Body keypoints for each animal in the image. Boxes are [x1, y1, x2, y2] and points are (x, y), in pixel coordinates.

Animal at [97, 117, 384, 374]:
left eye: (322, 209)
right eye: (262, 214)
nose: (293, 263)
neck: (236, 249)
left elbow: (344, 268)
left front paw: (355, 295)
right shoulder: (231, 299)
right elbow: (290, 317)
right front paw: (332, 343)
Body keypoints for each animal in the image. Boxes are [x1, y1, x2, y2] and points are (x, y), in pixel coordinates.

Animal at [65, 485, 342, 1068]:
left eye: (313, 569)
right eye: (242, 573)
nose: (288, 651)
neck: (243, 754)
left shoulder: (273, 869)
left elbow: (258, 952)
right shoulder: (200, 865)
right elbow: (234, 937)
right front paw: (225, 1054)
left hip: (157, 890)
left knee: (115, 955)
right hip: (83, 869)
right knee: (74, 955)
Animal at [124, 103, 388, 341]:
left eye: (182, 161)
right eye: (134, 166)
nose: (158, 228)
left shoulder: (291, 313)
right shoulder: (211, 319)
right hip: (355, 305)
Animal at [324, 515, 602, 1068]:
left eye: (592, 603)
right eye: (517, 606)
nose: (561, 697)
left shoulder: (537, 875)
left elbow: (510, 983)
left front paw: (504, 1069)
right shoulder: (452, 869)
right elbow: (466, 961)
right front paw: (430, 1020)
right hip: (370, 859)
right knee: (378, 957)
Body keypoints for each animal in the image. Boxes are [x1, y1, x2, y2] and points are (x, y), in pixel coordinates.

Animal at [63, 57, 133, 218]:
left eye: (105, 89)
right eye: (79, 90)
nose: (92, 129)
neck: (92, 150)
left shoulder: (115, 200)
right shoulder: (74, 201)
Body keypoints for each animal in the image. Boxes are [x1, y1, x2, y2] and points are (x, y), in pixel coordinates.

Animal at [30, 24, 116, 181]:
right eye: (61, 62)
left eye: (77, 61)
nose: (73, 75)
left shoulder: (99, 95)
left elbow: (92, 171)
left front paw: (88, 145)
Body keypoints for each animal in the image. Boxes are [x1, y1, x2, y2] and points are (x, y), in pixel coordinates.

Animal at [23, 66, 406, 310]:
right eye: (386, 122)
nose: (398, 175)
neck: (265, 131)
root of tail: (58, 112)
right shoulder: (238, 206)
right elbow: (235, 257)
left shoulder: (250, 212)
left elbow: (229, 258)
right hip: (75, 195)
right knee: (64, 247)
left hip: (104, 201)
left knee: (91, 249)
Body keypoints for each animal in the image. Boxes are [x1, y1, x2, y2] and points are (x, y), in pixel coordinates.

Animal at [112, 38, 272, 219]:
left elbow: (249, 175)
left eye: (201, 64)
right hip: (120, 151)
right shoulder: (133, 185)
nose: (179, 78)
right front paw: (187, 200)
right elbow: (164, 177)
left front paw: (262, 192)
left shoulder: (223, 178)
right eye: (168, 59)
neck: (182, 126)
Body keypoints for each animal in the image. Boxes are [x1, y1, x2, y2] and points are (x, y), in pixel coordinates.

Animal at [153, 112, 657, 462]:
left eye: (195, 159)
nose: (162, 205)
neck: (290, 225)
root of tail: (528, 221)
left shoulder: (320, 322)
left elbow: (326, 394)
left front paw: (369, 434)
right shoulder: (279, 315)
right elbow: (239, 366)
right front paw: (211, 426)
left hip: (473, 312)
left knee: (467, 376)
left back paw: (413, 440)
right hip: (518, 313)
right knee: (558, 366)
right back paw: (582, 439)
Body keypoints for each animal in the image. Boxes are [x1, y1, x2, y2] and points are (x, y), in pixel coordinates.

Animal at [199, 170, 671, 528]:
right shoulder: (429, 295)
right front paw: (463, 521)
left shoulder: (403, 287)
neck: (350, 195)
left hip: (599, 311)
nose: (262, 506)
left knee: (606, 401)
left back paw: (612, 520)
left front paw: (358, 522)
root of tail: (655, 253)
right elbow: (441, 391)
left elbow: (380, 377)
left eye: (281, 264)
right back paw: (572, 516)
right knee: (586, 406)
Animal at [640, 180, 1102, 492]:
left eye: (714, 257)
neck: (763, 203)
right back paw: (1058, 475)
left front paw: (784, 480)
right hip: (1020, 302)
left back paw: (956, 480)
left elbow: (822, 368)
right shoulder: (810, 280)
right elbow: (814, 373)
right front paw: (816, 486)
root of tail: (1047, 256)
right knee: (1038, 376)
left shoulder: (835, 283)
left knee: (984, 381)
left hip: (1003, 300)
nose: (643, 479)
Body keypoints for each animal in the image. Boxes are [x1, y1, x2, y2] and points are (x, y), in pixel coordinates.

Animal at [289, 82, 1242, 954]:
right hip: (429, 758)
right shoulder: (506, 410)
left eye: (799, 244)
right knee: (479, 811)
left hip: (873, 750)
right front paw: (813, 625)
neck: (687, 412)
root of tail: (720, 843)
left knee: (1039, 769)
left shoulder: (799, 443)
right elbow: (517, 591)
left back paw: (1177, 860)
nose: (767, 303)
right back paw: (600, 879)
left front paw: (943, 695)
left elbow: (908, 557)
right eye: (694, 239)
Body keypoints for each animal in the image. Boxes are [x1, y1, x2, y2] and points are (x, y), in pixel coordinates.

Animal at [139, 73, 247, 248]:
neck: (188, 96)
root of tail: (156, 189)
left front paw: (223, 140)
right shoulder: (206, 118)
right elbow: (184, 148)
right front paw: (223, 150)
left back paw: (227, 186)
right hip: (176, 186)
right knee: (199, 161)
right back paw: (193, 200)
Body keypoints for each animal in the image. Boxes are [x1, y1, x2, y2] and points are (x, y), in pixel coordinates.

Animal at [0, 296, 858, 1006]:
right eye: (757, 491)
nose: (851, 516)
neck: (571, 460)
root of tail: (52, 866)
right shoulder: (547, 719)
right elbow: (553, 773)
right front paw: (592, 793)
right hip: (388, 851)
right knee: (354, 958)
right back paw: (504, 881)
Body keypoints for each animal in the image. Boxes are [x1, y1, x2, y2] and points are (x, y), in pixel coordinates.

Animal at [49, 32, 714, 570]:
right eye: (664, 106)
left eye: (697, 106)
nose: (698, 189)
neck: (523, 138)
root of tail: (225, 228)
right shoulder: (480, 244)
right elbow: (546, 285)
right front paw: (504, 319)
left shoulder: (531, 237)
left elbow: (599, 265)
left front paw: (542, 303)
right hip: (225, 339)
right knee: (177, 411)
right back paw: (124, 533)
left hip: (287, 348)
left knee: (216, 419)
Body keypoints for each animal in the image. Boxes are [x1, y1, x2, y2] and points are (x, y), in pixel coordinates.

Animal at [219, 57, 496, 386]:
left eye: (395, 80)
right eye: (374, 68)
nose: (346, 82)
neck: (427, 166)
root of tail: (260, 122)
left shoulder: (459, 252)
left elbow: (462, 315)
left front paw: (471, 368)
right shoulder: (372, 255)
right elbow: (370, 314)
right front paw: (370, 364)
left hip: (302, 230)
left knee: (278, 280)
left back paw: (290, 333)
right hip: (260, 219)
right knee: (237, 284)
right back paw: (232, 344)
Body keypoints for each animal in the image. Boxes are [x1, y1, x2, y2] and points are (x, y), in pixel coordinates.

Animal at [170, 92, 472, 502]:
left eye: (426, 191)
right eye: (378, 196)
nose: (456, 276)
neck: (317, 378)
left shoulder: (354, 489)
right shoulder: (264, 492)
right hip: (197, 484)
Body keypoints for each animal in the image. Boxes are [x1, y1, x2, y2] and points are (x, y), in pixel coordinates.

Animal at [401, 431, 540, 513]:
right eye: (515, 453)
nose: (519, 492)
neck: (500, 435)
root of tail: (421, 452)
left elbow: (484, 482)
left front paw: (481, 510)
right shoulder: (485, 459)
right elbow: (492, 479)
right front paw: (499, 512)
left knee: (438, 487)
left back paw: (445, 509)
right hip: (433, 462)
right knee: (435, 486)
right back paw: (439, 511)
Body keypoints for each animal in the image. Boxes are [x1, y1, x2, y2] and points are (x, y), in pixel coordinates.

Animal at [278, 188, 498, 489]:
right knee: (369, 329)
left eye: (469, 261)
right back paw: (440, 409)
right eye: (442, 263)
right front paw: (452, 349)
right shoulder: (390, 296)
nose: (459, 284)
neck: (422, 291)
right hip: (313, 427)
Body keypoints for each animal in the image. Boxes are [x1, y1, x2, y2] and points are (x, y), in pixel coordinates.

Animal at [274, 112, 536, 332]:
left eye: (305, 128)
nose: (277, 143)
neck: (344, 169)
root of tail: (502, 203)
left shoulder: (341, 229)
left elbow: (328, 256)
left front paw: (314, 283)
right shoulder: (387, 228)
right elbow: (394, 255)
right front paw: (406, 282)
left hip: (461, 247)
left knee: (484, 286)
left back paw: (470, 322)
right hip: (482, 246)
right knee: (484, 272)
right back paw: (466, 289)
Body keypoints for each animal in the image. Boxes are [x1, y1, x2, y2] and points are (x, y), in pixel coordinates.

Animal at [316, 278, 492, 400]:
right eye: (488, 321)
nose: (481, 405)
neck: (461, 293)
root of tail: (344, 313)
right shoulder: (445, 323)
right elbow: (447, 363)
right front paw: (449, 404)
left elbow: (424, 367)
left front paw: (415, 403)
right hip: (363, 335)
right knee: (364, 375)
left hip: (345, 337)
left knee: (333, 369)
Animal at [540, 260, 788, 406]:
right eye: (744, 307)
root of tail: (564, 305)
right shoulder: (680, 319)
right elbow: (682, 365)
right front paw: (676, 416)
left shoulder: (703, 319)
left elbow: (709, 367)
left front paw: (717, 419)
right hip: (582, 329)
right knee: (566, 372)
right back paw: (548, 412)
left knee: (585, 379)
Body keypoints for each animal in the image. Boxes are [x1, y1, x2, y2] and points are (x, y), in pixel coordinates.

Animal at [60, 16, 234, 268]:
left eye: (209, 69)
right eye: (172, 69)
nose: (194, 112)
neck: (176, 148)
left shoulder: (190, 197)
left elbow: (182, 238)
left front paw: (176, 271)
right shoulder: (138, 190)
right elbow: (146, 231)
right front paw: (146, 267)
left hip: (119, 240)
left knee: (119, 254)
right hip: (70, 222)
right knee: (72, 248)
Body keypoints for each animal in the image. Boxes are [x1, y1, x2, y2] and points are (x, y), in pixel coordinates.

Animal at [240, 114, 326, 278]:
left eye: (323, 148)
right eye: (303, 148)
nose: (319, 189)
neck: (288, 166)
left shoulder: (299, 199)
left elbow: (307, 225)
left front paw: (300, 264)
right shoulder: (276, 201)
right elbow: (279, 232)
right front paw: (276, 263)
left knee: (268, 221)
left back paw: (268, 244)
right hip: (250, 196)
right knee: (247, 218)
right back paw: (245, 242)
=======
* THE TASK
Using the data above, extract exactly the lines from the one that holds "right hip: (363, 335)" to the one that holds "left hip: (119, 240)", both ends included, and no others.

* EXERCISE SOLUTION
right hip: (363, 335)
right knee: (364, 375)
left hip: (345, 337)
left knee: (333, 369)
Animal at [540, 260, 788, 406]:
right eye: (744, 307)
root of tail: (564, 305)
right shoulder: (680, 319)
right elbow: (682, 365)
right front paw: (676, 416)
left shoulder: (703, 319)
left elbow: (709, 367)
left front paw: (717, 419)
right hip: (582, 329)
right knee: (566, 372)
right back paw: (548, 412)
left knee: (585, 379)
Body keypoints for each animal in the image. Boxes are [x1, y1, x2, y2] and points are (x, y), in pixel coordinates.

Animal at [60, 16, 234, 268]:
left eye: (209, 69)
right eye: (172, 69)
nose: (194, 112)
neck: (176, 148)
left shoulder: (190, 197)
left elbow: (182, 238)
left front paw: (176, 271)
right shoulder: (138, 190)
right elbow: (146, 231)
right front paw: (146, 267)
left hip: (119, 240)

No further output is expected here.